# QUESTÕES DO MATERIAL:
1. Reescreva o trecho do texto da página que começa em "abraçsonoros" e vai até "assim tao canalha...", trocando "Belo texto" por "Ótimo texto".
2. Segundo o texto da página, qual penitência é proposta a Mr. Lester?

# TEXTO DA PÁGINA:
● ● ● ●

Depois dizem que eu implico com Miles e Ellington. Que Deus os perdoe, mas não troco meio Lawrence por Miles e Ellington juntos.
Grande abraço e parabéns pela excelência da faixa.
JL
Lester, Lester,
Não blasfeme! A voz de LeRoy parece com de Mose Allison
Seu Mr. Lester,
Salsa tem razão. A penitência: ouvir Bitches Brew 500 vezes, em genuflexão!
E, Seu Mr. Edú, é por essas e outras que o considero o Raffaelli da nossa geração - parabéns pela resenha, pelo músico enfocado e pela faixa postada (de fato, um blues de primeiríssima).
Oremos!!!
edu,
valeô o post...e o sonzão trombonístico...rs
desconhecia a estória do instrumento...aliás,antes de se botar ordem no coreto,acredito que o lance era mesmo o entretenimento, não é verdade?
agora,
identifico-me com o perfil de mr.lawrence brown, apesar de não ser regilioso, sigo os mesmos mandamentos...e a convivência musical não é bem por aí, não é mesmo?
abraçsonoros
namaste
Gostei!
Lawrence, Leroy (com sua voz...),sax, baixo, bateria,tudo! Muito!Ouvi n vezes...
Belo texto edu, eu nao sabia que ellington era assim tao canalha...
Ellington era genio e, assim, podia pisar em quem quisesse. Strayhorn que o diga...
Parabens,Edú.
Gostei muito do texto e da historia .
Quanto a questões ligadas a carater acho melhor não ir adiante pois restariam muito poucos na historia do jazz. Fiquemos com a musica.
Abraço
Meu querido JL, obrigado por sua generosidade e carinho.
Grande abraço.

● ● ● ●

# DADOS FORNECIDOS:
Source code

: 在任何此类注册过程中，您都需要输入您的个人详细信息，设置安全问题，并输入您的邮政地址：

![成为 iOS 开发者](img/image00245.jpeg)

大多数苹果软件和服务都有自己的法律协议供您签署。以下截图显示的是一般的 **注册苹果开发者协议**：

● ● ● ●

# RESULTADOS EM ORDEM:
1.
abraçsonoros
namaste
Gostei!
Lawrence, Leroy (com sua voz...),sax, baixo, bateria,tudo! Muito!Ouvi n vezes...
Ótimo texto edu, eu nao sabia que ellington era assim tao canalha...

2. Ouvir Bitches Brew 500 vezes, em genuflexão.